Molti operatori sanitari per le loro pratiche professionali sono autorizzati a toccare il corpo del malato, tocco che può giungere fino alla sua anima esponendoci anche a una relazione profonda e intensa, essendo padroni della capacità di comunicare vicinanza o distacco, apertura o chiusura, incoraggiamento o sfiducia. (Marsaglia C, Galizio M. I gesti della cura. Oltre le mani. Da: WorkShop presso Hospice Casa Madonna dell’Uliveto, Aprile 2002). Studi comprovati dalla letteratura ci confermano che l’aptonomia (caring touch) è in grado di determinare:
– l’ottimizzazione del servizio
– la forza interiore nelle proprie capacità
– l’aumento della percezione del proprio valore
– il miglioramento della relazione empatica col paziente
– la presa in carico e la considerazione del paziente come persona unica.

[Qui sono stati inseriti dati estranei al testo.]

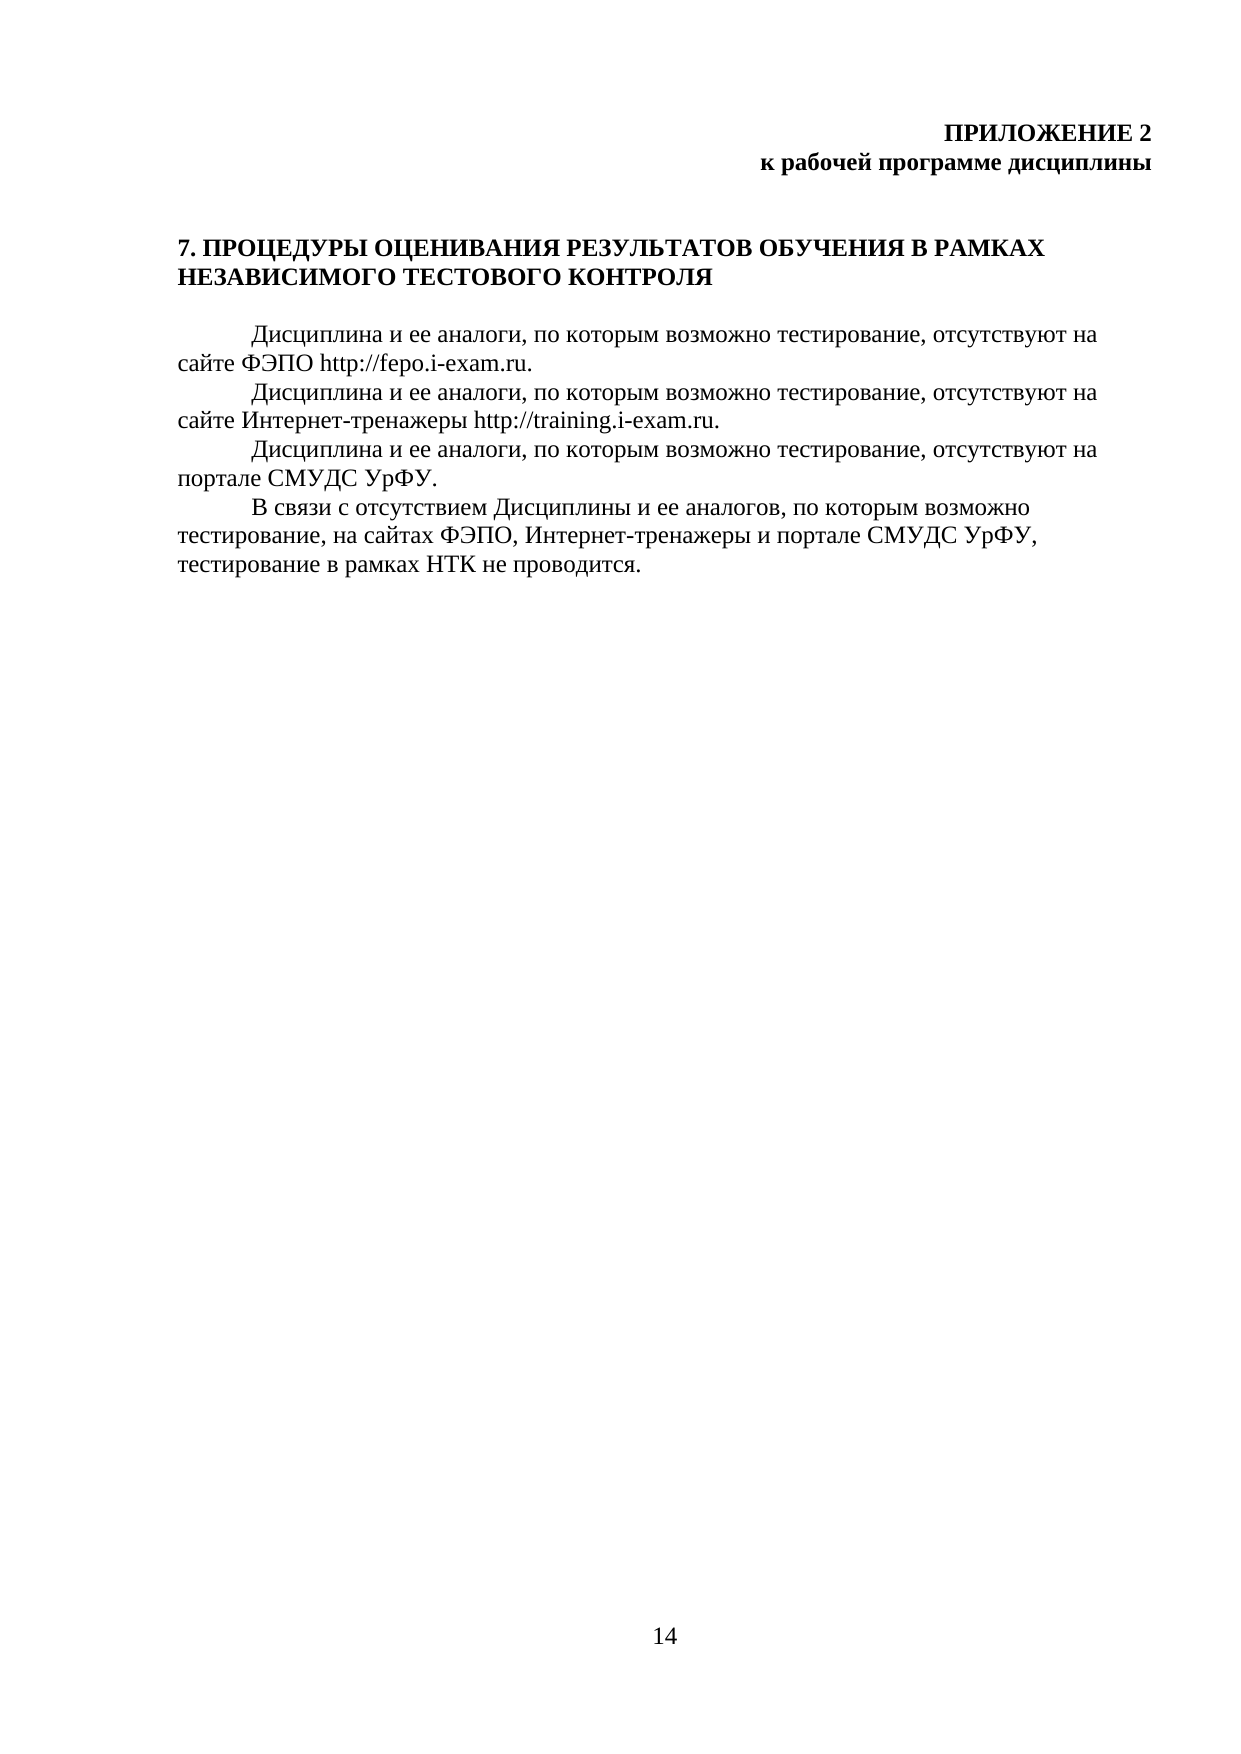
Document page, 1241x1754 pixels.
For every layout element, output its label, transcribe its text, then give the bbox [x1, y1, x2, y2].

text В связи с отсутствием Дисциплины и ее аналогов, по которым возможно тестирование, на сайтах ФЭПО, Интернет-тренажеры и портале СМУДС УрФУ, тестирование в рамках НТК не проводится. [177, 492, 1152, 578]
text ПРИЛОЖЕНИЕ 2 [177, 118, 1152, 147]
text Дисциплина и ее аналоги, по которым возможно тестирование, отсутствуют на портале СМУДС УрФУ. [177, 434, 1152, 492]
text Дисциплина и ее аналоги, по которым возможно тестирование, отсутствуют на сайте ФЭПО http://fepo.i-exam.ru. [177, 319, 1152, 377]
text Дисциплина и ее аналоги, по которым возможно тестирование, отсутствуют на сайте Интернет-тренажеры http://training.i-exam.ru. [177, 377, 1152, 434]
text 7. ПРОЦЕДУРЫ ОЦЕНИВАНИЯ РЕЗУЛЬТАТОВ ОБУЧЕНИЯ В РАМКАХ НЕЗАВИСИМОГО ТЕСТОВОГО КОНТРОЛЯ [177, 233, 1152, 291]
text к рабочей программе дисциплины [177, 147, 1152, 176]
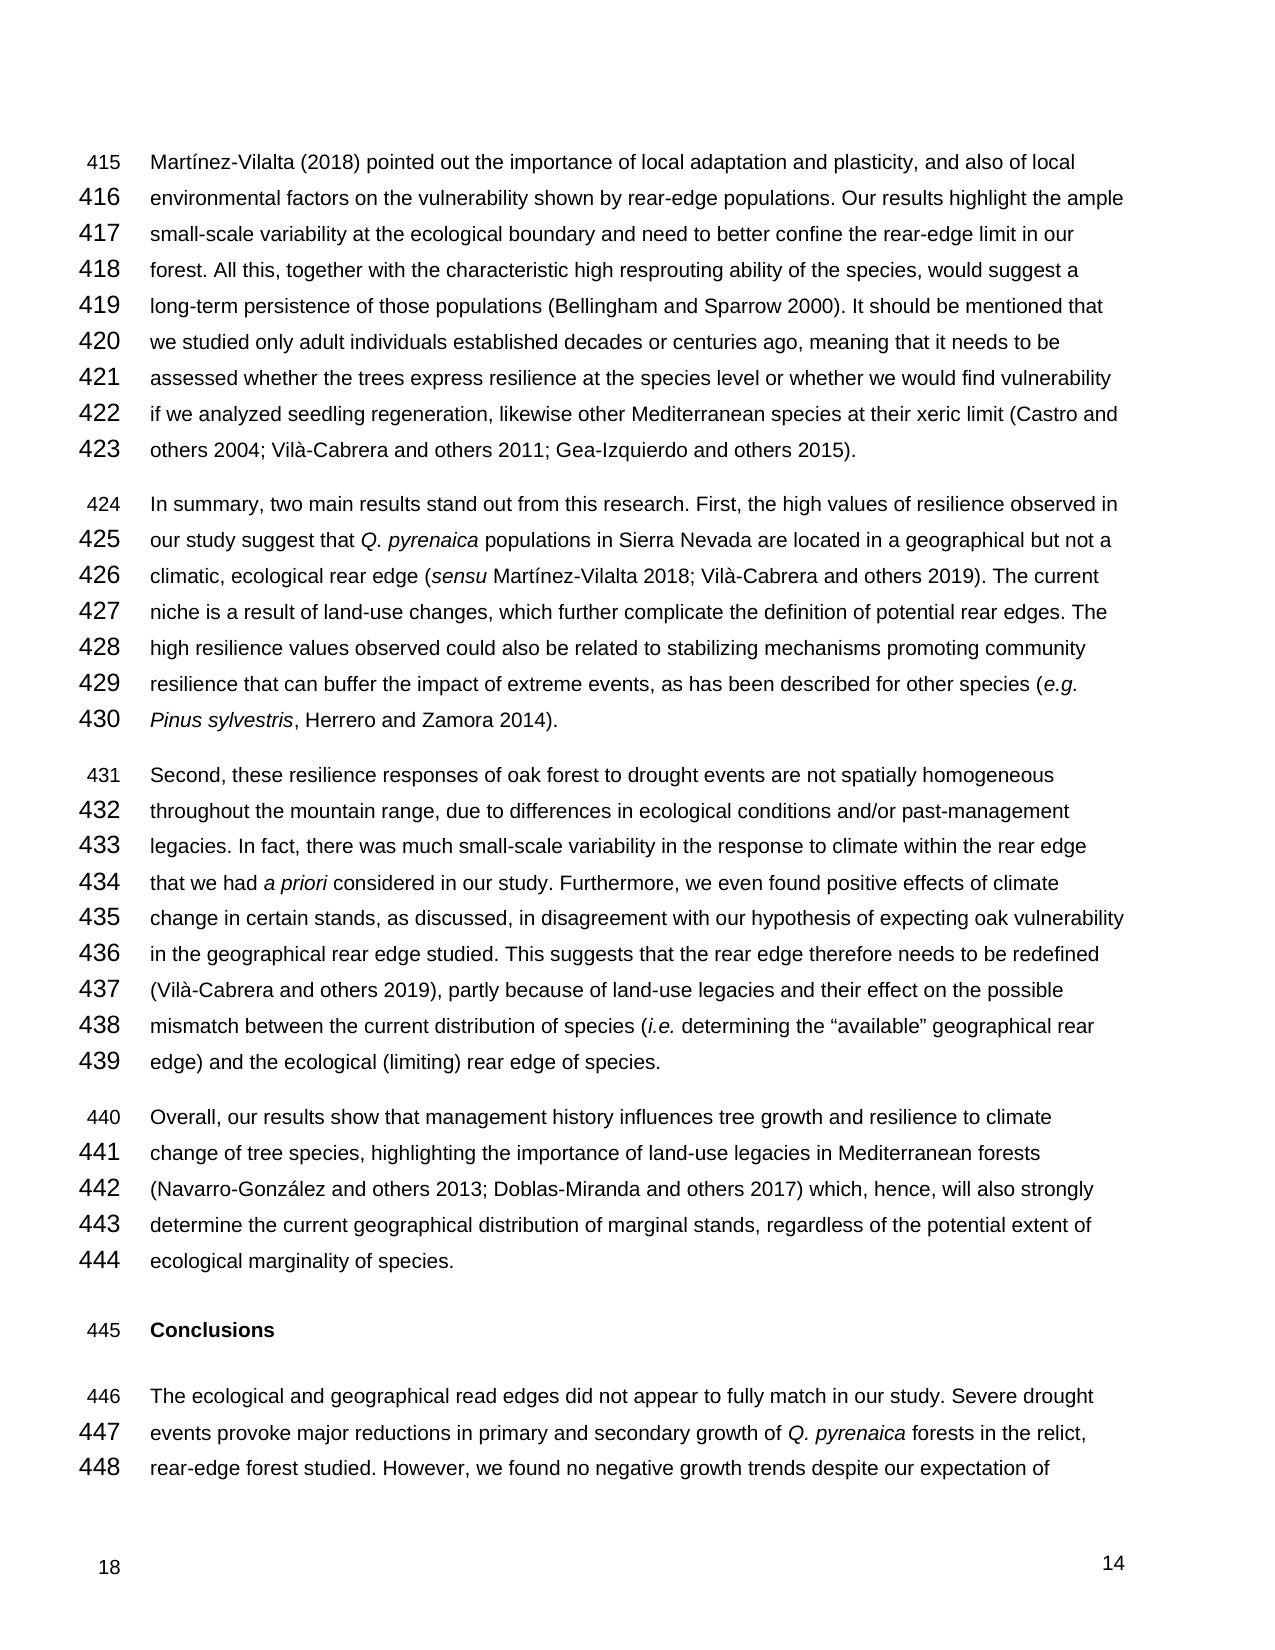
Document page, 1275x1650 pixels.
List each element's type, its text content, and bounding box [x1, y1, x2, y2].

text The high drought-resilience values reported here, coinciding with high values of genetic resilience for those forests at Sierra Nevada reported elsewhere (Valbuena-Carabaña and Gil 2013, 2017) appear to indicate the strong local adaptation of this oak. Our findings agree with those of studies showing that the assumed higher vulnerability of dry edges does not necessarily hold (e.g. Cavin and Jump 2017). Martínez-Vilalta (2018) pointed out the importance of local adaptation and plasticity, and also of local environmental factors on the vulnerability shown by rear-edge populations. Our results highlight the ample small-scale variability at the ecological boundary and need to better confine the rear-edge limit in our forest. All this, together with the characteristic high resprouting ability of the species, would suggest a long-term persistence of those populations (Bellingham and Sparrow 2000). It should be mentioned that we studied only adult individuals established decades or centuries ago, meaning that it needs to be assessed whether the trees express resilience at the species level or whether we would find vulnerability if we analyzed seedling regeneration, likewise other Mediterranean species at their xeric limit (Castro and others 2004; Vilà-Cabrera and others 2011; Gea-Izquierdo and others 2015). [150, 150, 1125, 461]
text Second, these resilience responses of oak forest to drought events are not spatially homogeneous throughout the mountain range, due to differences in ecological conditions and/or past-management legacies. In fact, there was much small-scale variability in the response to climate within the rear edge that we had a priori considered in our study. Furthermore, we even found positive effects of climate change in certain stands, as discussed, in disagreement with our hypothesis of expecting oak vulnerability in the geographical rear edge studied. This suggests that the rear edge therefore needs to be redefined (Vilà-Cabrera and others 2019), partly because of land-use legacies and their effect on the possible mismatch between the current distribution of species (i.e. determining the “available” geographical rear edge) and the ecological (limiting) rear edge of species. [150, 762, 1125, 1074]
text In summary, two main results stand out from this research. First, the high values of resilience observed in our study suggest that Q. pyrenaica populations in Sierra Nevada are located in a geographical but not a climatic, ecological rear edge (sensu Martínez-Vilalta 2018; Vilà-Cabrera and others 2019). The current niche is a result of land-use changes, which further complicate the definition of potential rear edges. The high resilience values observed could also be related to stabilizing mechanisms promoting community resilience that can buffer the impact of extreme events, as has been described for other species (e.g. Pinus sylvestris, Herrero and Zamora 2014). [150, 492, 1125, 732]
subtitle Conclusions [150, 1318, 1125, 1342]
text Overall, our results show that management history influences tree growth and resilience to climate change of tree species, highlighting the importance of land-use legacies in Mediterranean forests (Navarro-González and others 2013; Doblas-Miranda and others 2017) which, hence, will also strongly determine the current geographical distribution of marginal stands, regardless of the potential extent of ecological marginality of species. [150, 1105, 1125, 1272]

A volte, purtroppo, un atteggiamento veloce, manovre frettolose e superficiali, la mobilizzazione del corpo del paziente come fosse un oggetto rischiano di offenderlo se non addirittura di umiliarlo procurandogli forse altra sofferenza. Sarebbe auspicabile che le strutture sanitarie non oberassero gli operatori sanitari con smisurati carichi di lavoro che sfiniscono ed esauriscono il professionista impossibilitato così ad “avere tempo” sufficiente da dedicare alla persona da curare. Un tempo sufficiente consente di capire che può essere necessario correggere un atteggiamento scorretto che si concentra solo nel toccare un corpo ma non comprende che si entra sempre in comunicazione con una persona con la quale si instaura una relazione fatta di ascolto, cura e assistenza ma anche di stima e rispetto reciproco. Una relazione che diventa ancora più importante valorizzare quando la persona da curare è fragile come può esserlo un bambino.